5. Discard the gel. Leave the membrane in 5% skim milk with 30ml of TBST buffer (blocking buffer, to achieve the 5%, add 1.5 g of skim milk powder to the buffer) for one hour.

III. Antibody tagging

1. Discard the blocking buffer, leave only 5ml of it. Add primary antibody with a ratio of 1:1000 or 1:2000 (5 µl of antibody in 5 ml of buffer gives 1:1000)

2. Leave the mix overnight at 4 °C.

3. Wash 3 times with 1x TBST (5 minutes on shaker for every wash).
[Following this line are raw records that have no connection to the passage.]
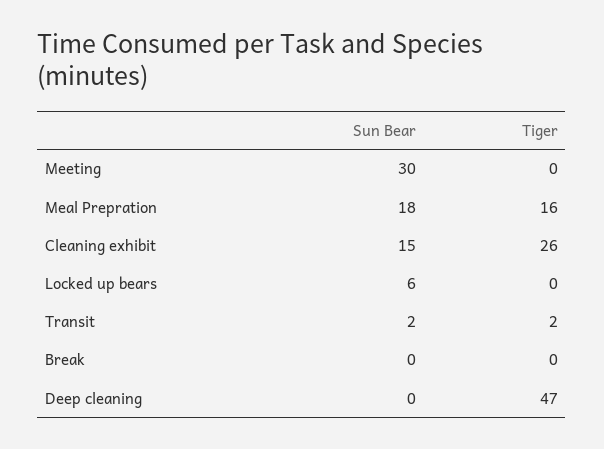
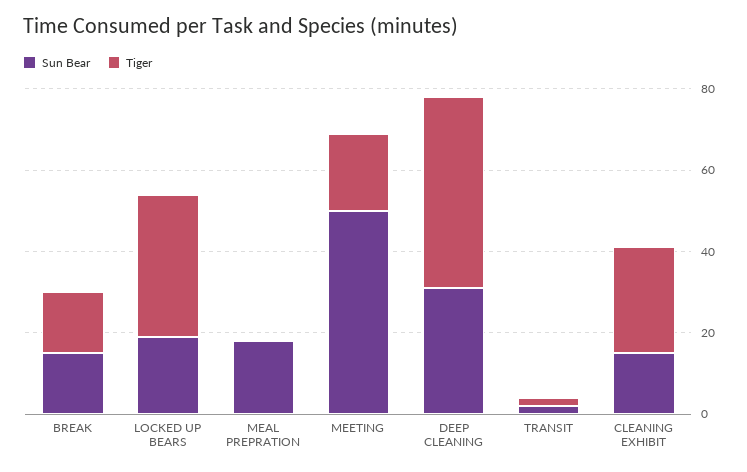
Sun Bear, Meeting: 30 -> 50
Tiger, Meeting: 0 -> 20
Tiger, Meal Prepration: 16 -> 0
Sun Bear, Locked up bears: 6 -> 20
Tiger, Locked up bears: 0 -> 35
Sun Bear, Break: 0 -> 15
Tiger, Break: 0 -> 15
Sun Bear, Deep cleaning: 0 -> 30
4. Dilute the secondary antibody (for example, goat anti-rabbit antibody) to 1:2000 in 5% skim milk buffer. Add it. Leave at room temperature for 2 hours.

5. Wash 3 times with 1x TBST (5 minutes on shaker for every wash).

6. Reveal the protein bands in the dark room.



Double-check the VP16 antibody detection to see if it's consistent with the result from the previous day.

  • Lane 1: Ladder
  • Lane 2: CHO cell lysate with VP16 protein 5microG
  • Lane 3: CHO cell lysate with VP16 protein 2microG
  • Lane 4: CHO cell lysate with VP16 protein 1microG
  • Lane 5: CHO cell lysate with VP16 protein 500nanoG
  • Lane 6: CHO cell lysate with VP16 protein 100nanoG
  • Lane 7: Empty
  • Lane 8: Empty
  • Lane 9: Empty
  • Lane 10: CHO cell lysate with VP16 protein 5microG

Team-EPF-Lausanne-5.sep.12 wb result.png

It seems quite obvious that our VP16 protein is really around 35kDa size not 25kDa.

Now we are going to WB with transfected CHO cells since we have practiced and checked our antibody detects VP16 and we don't have too many non specific bands with CHO cell lysates.